* [SET PROBLEM]
Reproduce every line of the records below without changing a character, and leave the pictures out of your copy.

────────────────

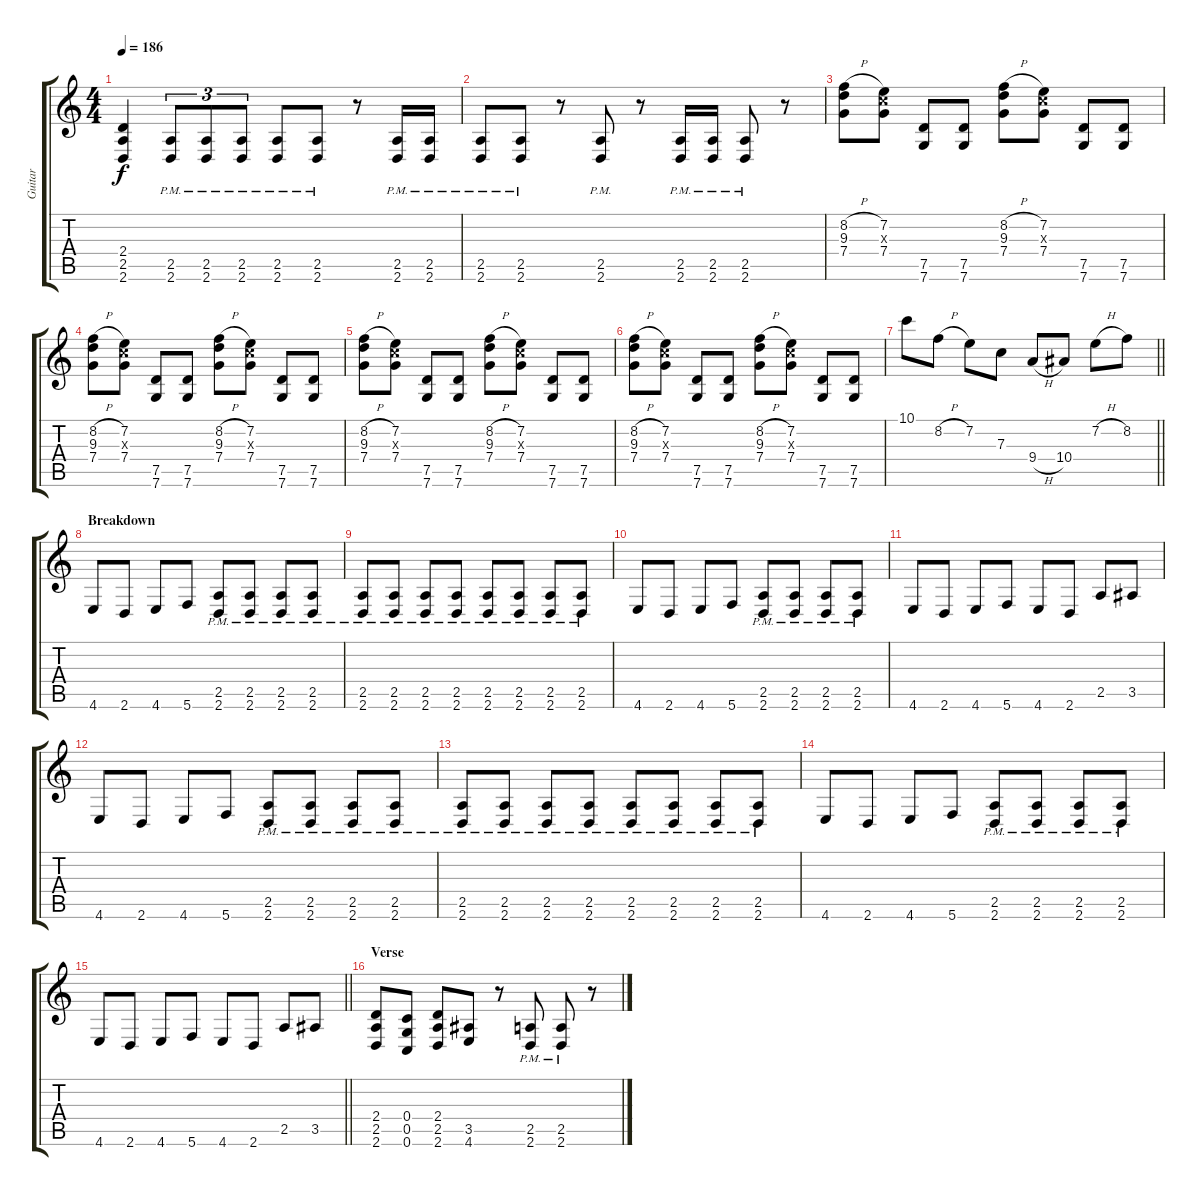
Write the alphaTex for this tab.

\track ("Guitar" "Guitar") {instrument distortionguitar}
\staff {score tabs}
\tuning (D4 A3 F3 C3 G2 C2) {hide}
\ts (4 4)
\tempo 186
\clef g2
\ks c
(2.4 2.5 2.6).4{dy f} (2.5{pm} 2.6{pm}).8{tu (3 2)} (2.5{pm} 2.6{pm}).8{tu (3 2)} (2.5{pm} 2.6{pm}).8{tu (3 2)} (2.5{pm} 2.6{pm}).8 (2.5{pm} 2.6{pm}).8 r.8 (2.5{pm} 2.6{pm}).16 (2.5{pm} 2.6{pm}).16 |
(2.5{pm} 2.6{pm}).8 (2.5{pm} 2.6{pm}).8 r.8 (2.5{pm} 2.6{pm}).8 r.8 (2.5{pm} 2.6{pm}).16 (2.5{pm} 2.6{pm}).16 (2.5{pm} 2.6{pm}).8 r.8 |
(8.2{h} 9.3 7.4).8 (7.2 7.3{x} 7.4).8 (7.5 7.6).8 (7.5 7.6).8 (8.2{h} 9.3 7.4).8 (7.2 7.3{x} 7.4).8 (7.5 7.6).8 (7.5 7.6).8 |
(8.2{h} 9.3 7.4).8 (7.2 7.3{x} 7.4).8 (7.5 7.6).8 (7.5 7.6).8 (8.2{h} 9.3 7.4).8 (7.2 7.3{x} 7.4).8 (7.5 7.6).8 (7.5 7.6).8 |
(8.2{h} 9.3 7.4).8 (7.2 7.3{x} 7.4).8 (7.5 7.6).8 (7.5 7.6).8 (8.2{h} 9.3 7.4).8 (7.2 7.3{x} 7.4).8 (7.5 7.6).8 (7.5 7.6).8 |
(8.2{h} 9.3 7.4).8 (7.2 7.3{x} 7.4).8 (7.5 7.6).8 (7.5 7.6).8 (8.2{h} 9.3 7.4).8 (7.2 7.3{x} 7.4).8 (7.5 7.6).8 (7.5 7.6).8 |
\barLineRight lightlight
10.1.8 8.2{h}.8 7.2.8 7.3.8 9.4{h}.8 10.4.8 7.2{h}.8 8.2.8 |
\section ("" "Breakdown")
4.6.8 2.6.8 4.6.8 5.6.8 (2.5{pm} 2.6{pm}).8 (2.5{pm} 2.6{pm}).8 (2.5{pm} 2.6{pm}).8 (2.5{pm} 2.6{pm}).8 |
(2.5{pm} 2.6{pm}).8 (2.5{pm} 2.6{pm}).8 (2.5{pm} 2.6{pm}).8 (2.5{pm} 2.6{pm}).8 (2.5{pm} 2.6{pm}).8 (2.5{pm} 2.6{pm}).8 (2.5{pm} 2.6{pm}).8 (2.5{pm} 2.6{pm}).8 |
4.6.8 2.6.8 4.6.8 5.6.8 (2.5{pm} 2.6{pm}).8 (2.5{pm} 2.6{pm}).8 (2.5{pm} 2.6{pm}).8 (2.5{pm} 2.6{pm}).8 |
4.6.8 2.6.8 4.6.8 5.6.8 4.6.8 2.6.8 2.5.8 3.5.8 |
4.6.8 2.6.8 4.6.8 5.6.8 (2.5{pm} 2.6{pm}).8 (2.5{pm} 2.6{pm}).8 (2.5{pm} 2.6{pm}).8 (2.5{pm} 2.6{pm}).8 |
(2.5{pm} 2.6{pm}).8 (2.5{pm} 2.6{pm}).8 (2.5{pm} 2.6{pm}).8 (2.5{pm} 2.6{pm}).8 (2.5{pm} 2.6{pm}).8 (2.5{pm} 2.6{pm}).8 (2.5{pm} 2.6{pm}).8 (2.5{pm} 2.6{pm}).8 |
4.6.8 2.6.8 4.6.8 5.6.8 (2.5{pm} 2.6{pm}).8 (2.5{pm} 2.6{pm}).8 (2.5{pm} 2.6{pm}).8 (2.5{pm} 2.6{pm}).8 |
\barLineRight lightlight
4.6.8 2.6.8 4.6.8 5.6.8 4.6.8 2.6.8 2.5.8 3.5.8 |
\section ("" "Verse")
(2.4 2.5 2.6).8 (0.4 0.5 0.6).8 (2.4 2.5 2.6).8 (3.5 4.6).8 r.8 (2.5{pm} 2.6{pm}).8 (2.5{pm} 2.6{pm}).8 r.8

────────────────

* [RESULT BELOW]
Write the alphaTex for this tab.

\track ("Guitar" "Guitar") {instrument distortionguitar}
\staff {score tabs}
\tuning (D4 A3 F3 C3 G2 C2) {hide}
\ts (4 4)
\tempo 186
\clef g2
\ks c
(2.4 2.5 2.6).4{dy f} (2.5{pm} 2.6{pm}).8{tu (3 2)} (2.5{pm} 2.6{pm}).8{tu (3 2)} (2.5{pm} 2.6{pm}).8{tu (3 2)} (2.5{pm} 2.6{pm}).8 (2.5{pm} 2.6{pm}).8 r.8 (2.5{pm} 2.6{pm}).16 (2.5{pm} 2.6{pm}).16 |
(2.5{pm} 2.6{pm}).8 (2.5{pm} 2.6{pm}).8 r.8 (2.5{pm} 2.6{pm}).8 r.8 (2.5{pm} 2.6{pm}).16 (2.5{pm} 2.6{pm}).16 (2.5{pm} 2.6{pm}).8 r.8 |
(8.2{h} 9.3 7.4).8 (7.2 7.3{x} 7.4).8 (7.5 7.6).8 (7.5 7.6).8 (8.2{h} 9.3 7.4).8 (7.2 7.3{x} 7.4).8 (7.5 7.6).8 (7.5 7.6).8 |
(8.2{h} 9.3 7.4).8 (7.2 7.3{x} 7.4).8 (7.5 7.6).8 (7.5 7.6).8 (8.2{h} 9.3 7.4).8 (7.2 7.3{x} 7.4).8 (7.5 7.6).8 (7.5 7.6).8 |
(8.2{h} 9.3 7.4).8 (7.2 7.3{x} 7.4).8 (7.5 7.6).8 (7.5 7.6).8 (8.2{h} 9.3 7.4).8 (7.2 7.3{x} 7.4).8 (7.5 7.6).8 (7.5 7.6).8 |
(8.2{h} 9.3 7.4).8 (7.2 7.3{x} 7.4).8 (7.5 7.6).8 (7.5 7.6).8 (8.2{h} 9.3 7.4).8 (7.2 7.3{x} 7.4).8 (7.5 7.6).8 (7.5 7.6).8 |
\barLineRight lightlight
10.1.8 8.2{h}.8 7.2.8 7.3.8 9.4{h}.8 10.4.8 7.2{h}.8 8.2.8 |
\section ("" "Breakdown")
4.6.8 2.6.8 4.6.8 5.6.8 (2.5{pm} 2.6{pm}).8 (2.5{pm} 2.6{pm}).8 (2.5{pm} 2.6{pm}).8 (2.5{pm} 2.6{pm}).8 |
(2.5{pm} 2.6{pm}).8 (2.5{pm} 2.6{pm}).8 (2.5{pm} 2.6{pm}).8 (2.5{pm} 2.6{pm}).8 (2.5{pm} 2.6{pm}).8 (2.5{pm} 2.6{pm}).8 (2.5{pm} 2.6{pm}).8 (2.5{pm} 2.6{pm}).8 |
4.6.8 2.6.8 4.6.8 5.6.8 (2.5{pm} 2.6{pm}).8 (2.5{pm} 2.6{pm}).8 (2.5{pm} 2.6{pm}).8 (2.5{pm} 2.6{pm}).8 |
4.6.8 2.6.8 4.6.8 5.6.8 4.6.8 2.6.8 2.5.8 3.5.8 |
4.6.8 2.6.8 4.6.8 5.6.8 (2.5{pm} 2.6{pm}).8 (2.5{pm} 2.6{pm}).8 (2.5{pm} 2.6{pm}).8 (2.5{pm} 2.6{pm}).8 |
(2.5{pm} 2.6{pm}).8 (2.5{pm} 2.6{pm}).8 (2.5{pm} 2.6{pm}).8 (2.5{pm} 2.6{pm}).8 (2.5{pm} 2.6{pm}).8 (2.5{pm} 2.6{pm}).8 (2.5{pm} 2.6{pm}).8 (2.5{pm} 2.6{pm}).8 |
4.6.8 2.6.8 4.6.8 5.6.8 (2.5{pm} 2.6{pm}).8 (2.5{pm} 2.6{pm}).8 (2.5{pm} 2.6{pm}).8 (2.5{pm} 2.6{pm}).8 |
\barLineRight lightlight
4.6.8 2.6.8 4.6.8 5.6.8 4.6.8 2.6.8 2.5.8 3.5.8 |
\section ("" "Verse")
(2.4 2.5 2.6).8 (0.4 0.5 0.6).8 (2.4 2.5 2.6).8 (3.5 4.6).8 r.8 (2.5{pm} 2.6{pm}).8 (2.5{pm} 2.6{pm}).8 r.8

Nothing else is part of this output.